Wales could be genuine contenders. If they can beat Australia, which I believe they will, they should face France or Argentina in the quarters, two teams they would expect to beat. Once you're in the semis ...

The way they lost in Dublin, especially the second 40, was very disappointing, but they have strength in depth, lots of options, tons of experience and more proven big-game winners than any other Six Nations side. Chief among those is Alun Wyn Jones, whose captaincy has a huge impact upon the team he leads, as does the peerless Jonathan Davies's leadership in midfield.

Wales are more than the sum of their parts, which shows in both defence and attack. In defence, they are aggressive and possibly better organised than any other side in world rugby. That is thanks to defensive genius Shaun Edwards, but also to their patience.

This is an organised side who are happy to defend through 15 or 20 phases and never lose their shape.

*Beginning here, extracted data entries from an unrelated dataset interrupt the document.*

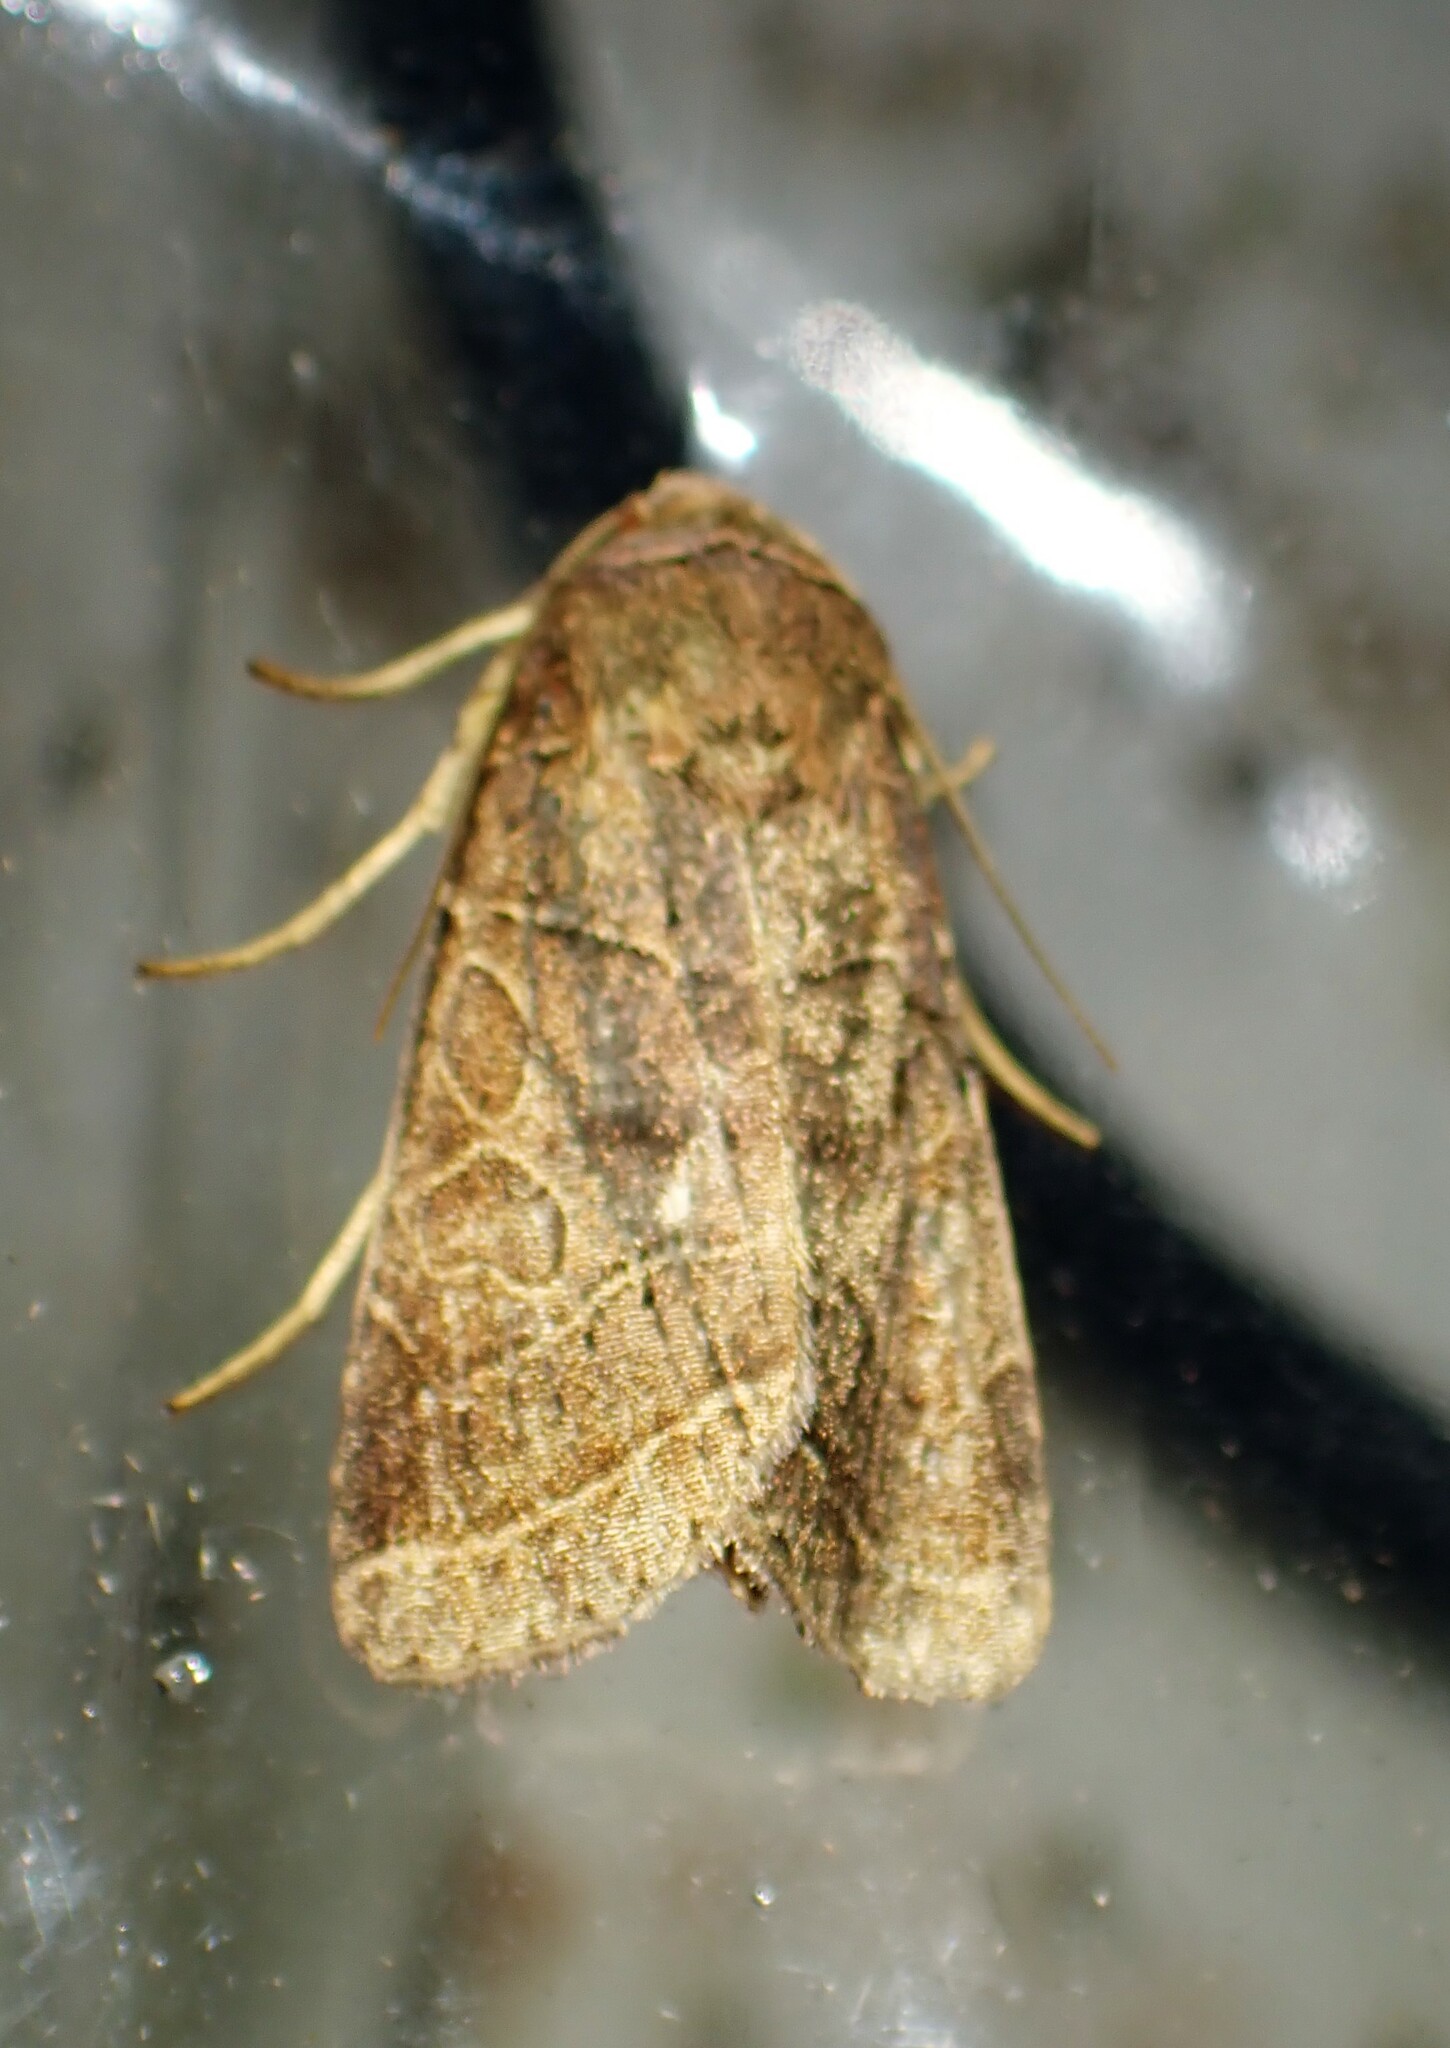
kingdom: Animalia
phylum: Arthropoda
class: Insecta
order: Lepidoptera
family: Noctuidae
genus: Orthodes
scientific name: Orthodes majuscula
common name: Rustic quaker
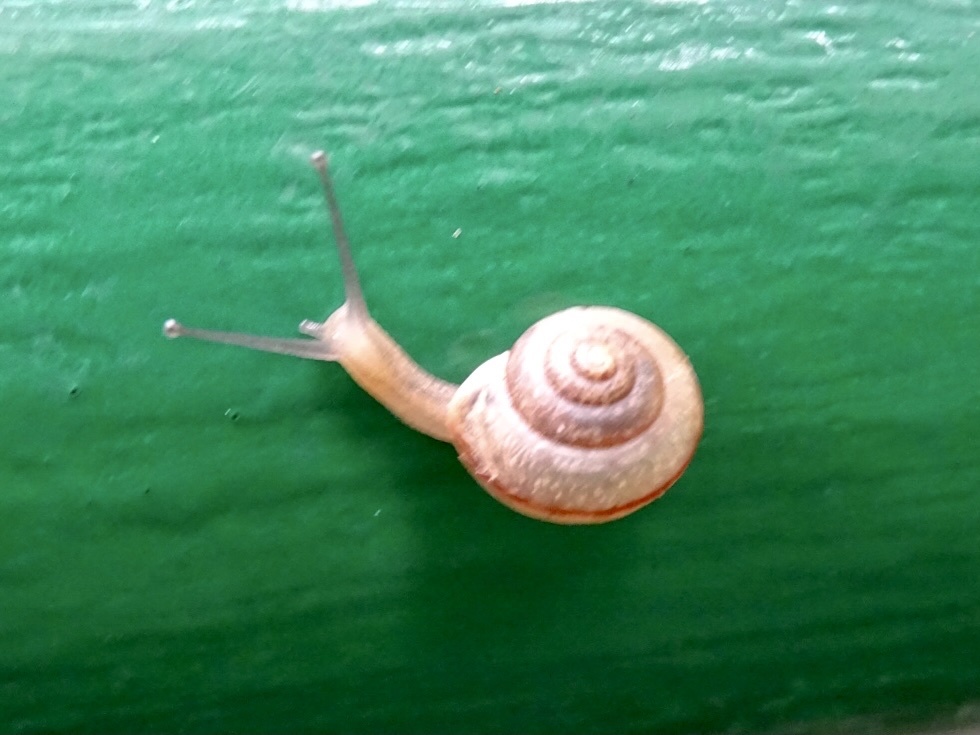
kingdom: Animalia
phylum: Mollusca
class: Gastropoda
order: Stylommatophora
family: Camaenidae
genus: Bradybaena
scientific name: Bradybaena similaris
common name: Asian trampsnail
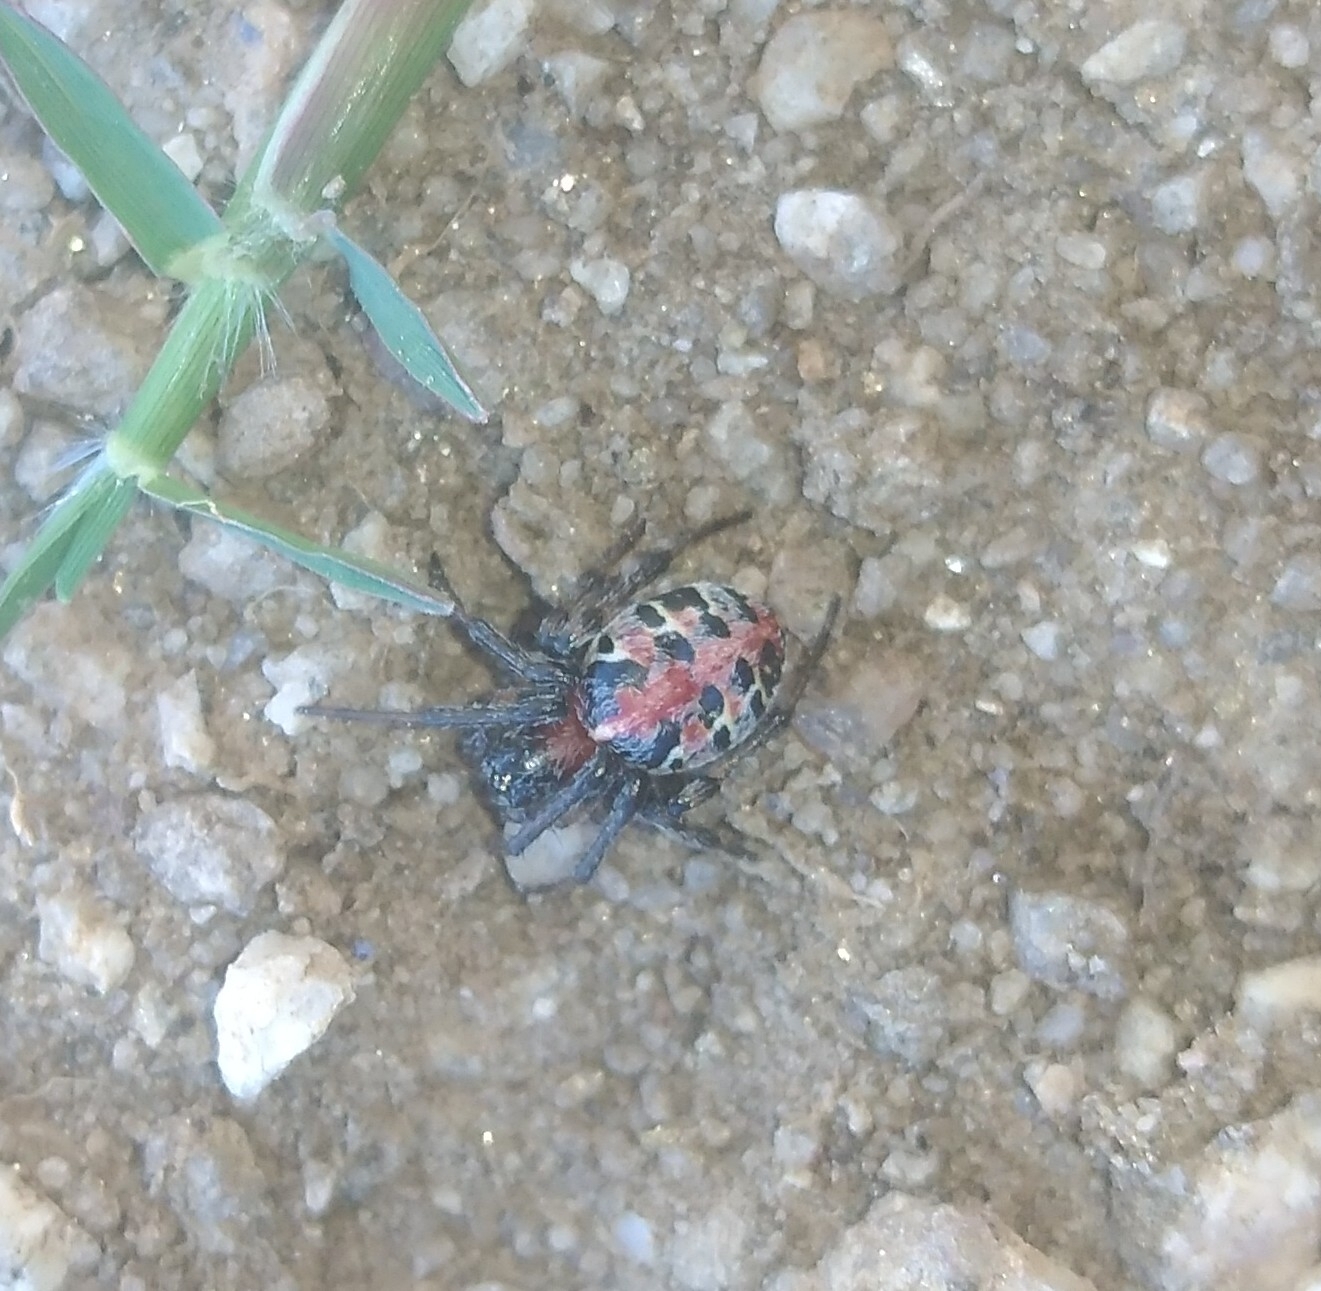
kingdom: Animalia
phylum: Arthropoda
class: Arachnida
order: Araneae
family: Araneidae
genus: Alpaida
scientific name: Alpaida versicolor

The same is true in attack, where their reservoirs of patience seem never-ending. The Welsh players' profound confidence in their systems explains why they won the Six Nations.

If they have a weakness, it's that - the Paris comeback notwithstanding - they are not set up to chase games.

Their style is all about exerting pressure by dominating territory and/or possession, so despite the presence of brilliant attack-minded players like Liam Williams, if they go 15 or 20 points behind then they struggle.

Scotland face an uphill struggle against Ireland, should overwhelm Samoa (although they only beat them by three points in 2015) and will hope they can repeat their hard-fought 2-0 series win in Japan from 2016 when they play their last pool game. I see Scotland losing in the quarter-final.